**DOCUMENT PASSAGE:**

St. Olaf College will award honorary degrees to Henry Oertelt, a Holocaust survivor and regular speaker on campus, and Roderic Camp, one of the most distinguished experts on Mexico in the United States, during a convocation ceremony Thursday, Oct. 15, at 11:10 a.m. in Boe Memorial Chapel. The event is free and open to the public and will be streamed live and archived online.

In addition to Thursday's event, Camp will lecture on "What It Means to Me to Be a Latin Americanist" Tuesday, Oct. 13, at 7 p.m. in the Valhalla Room of Buntrock Commons, and on "Leadership in Mexico: Has Democracy Made a Difference?" Wednesday, Oct. 14, at 3:15 p.m. in Viking Theater, Buntrock Commons. Also on Wednesday, at 6:45 p.m. in Holland Hall 501, Oertelt's story will be shown in films prepared by the Shoah Foundation and through portions of a current film project that is based on his book, Unbroken Chain: My Journey through the Nazi Holocaust.

Henry Oertelt has spoken to audiences about the Holocaust for decades. Photo by David Brewster/
Star Tribune.

Henry Oertelt
Henry Oertelt has been speaking at St. Olaf on a semi-annual basis for more than 25 years, sharing his story of surviving the Holocaust and emphasizing the importance of tolerance, political involvement, and confronting hatred.

In 1943 Oertelt was taken from his home in Berlin and interred at the Theresienstadt concentration camp. He spent time in the Auschwitz-Birkenau, Sachsenhausen, and Flossenbürg camps before being liberated by American forces during the Flossenbürg Death March in 1945. He arrived in St. Paul, Minn., in 1949 with his wife and daughter and became a U.S. citizen in 1954. Oertelt has shared his experience of loss and survival in Nazi Germany for 40 years.

**RECORDED DATA:**

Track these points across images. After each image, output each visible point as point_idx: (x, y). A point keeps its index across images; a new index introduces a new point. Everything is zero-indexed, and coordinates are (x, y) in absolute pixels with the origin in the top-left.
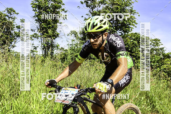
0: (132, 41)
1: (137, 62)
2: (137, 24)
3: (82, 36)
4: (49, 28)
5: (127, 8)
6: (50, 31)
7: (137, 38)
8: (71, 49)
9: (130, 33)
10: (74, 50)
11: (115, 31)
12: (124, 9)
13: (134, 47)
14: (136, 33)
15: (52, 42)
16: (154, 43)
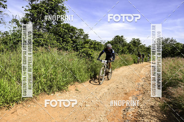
0: (64, 29)
1: (68, 46)
3: (23, 24)
5: (60, 4)
7: (67, 28)
8: (13, 35)
9: (62, 24)
10: (16, 35)
12: (57, 5)
13: (65, 34)
14: (67, 24)
16: (80, 32)
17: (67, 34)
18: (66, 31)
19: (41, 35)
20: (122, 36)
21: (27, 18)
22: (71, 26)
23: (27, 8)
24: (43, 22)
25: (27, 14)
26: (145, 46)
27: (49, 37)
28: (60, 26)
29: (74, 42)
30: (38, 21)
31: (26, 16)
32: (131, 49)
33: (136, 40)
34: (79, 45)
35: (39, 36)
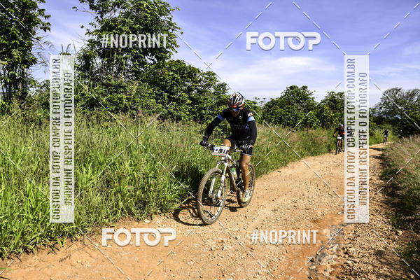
0: (171, 73)
1: (180, 110)
2: (177, 46)
3: (83, 63)
4: (15, 46)
5: (162, 18)
6: (16, 53)
7: (180, 70)
9: (167, 61)
11: (142, 58)
12: (157, 20)
13: (174, 84)
14: (178, 61)
15: (23, 74)
16: (206, 78)
17: (179, 83)
18: (178, 76)
19: (122, 87)
20: (305, 88)
21: (92, 50)
22: (187, 65)
23: (92, 29)
24: (126, 58)
25: (91, 41)
27: (138, 92)
28: (164, 66)
29: (195, 101)
30: (115, 55)
31: (88, 45)
32: (325, 117)
33: (338, 95)
34: (205, 109)
35: (116, 89)
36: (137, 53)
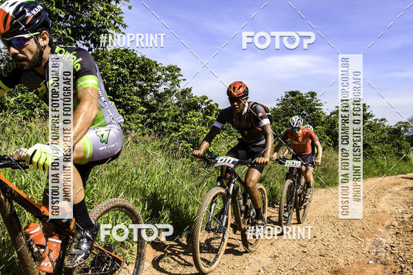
17: (127, 82)
18: (125, 71)
20: (313, 94)
22: (139, 55)
26: (386, 124)
28: (104, 56)
29: (151, 109)
34: (166, 120)
36: (64, 35)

**ACTION ITEM A:**
In the St. Olaf honorary degree announcement, where will Roderic Camp give his talk titled "Leadership in Mexico: Has Democracy Made a Difference?"
**ACTION ITEM B:**
Extend the St. Olaf honorary degree announcement, picking up after its last sentence.

**EXERCISE ANSWER A:**
In Viking Theater, Buntrock Commons.

**EXERCISE ANSWER B:**
Roderic Camp is perhaps the foremost expert on Mexico in the United States.

Roderic Camp
Roderic Camp has had an exceptional career as a scholar and teacher devoted to exploring and understanding aspects of Mexican politics and society. He has authored 29 books and more than 100 scholarly articles and essays. His book Politics In Mexico is the most widely used introductory work on the subject in the United States and Mexico, and he has worked with the U.S. Department of State to brief the last five ambassadors to Mexico.

The Philip M. McKenna Professor of the Pacific Rim and a member of the Department of Government at Claremont McKenna College, Camp is a recipient of four Fulbright Fellowships and four fellowships from the National Endowment for the Humanities. He has served as a visiting professor at Colegio de México and the Foreign Service Institute, and has carried out research as a fellow at the Woodrow Wilson International Center for Scholars.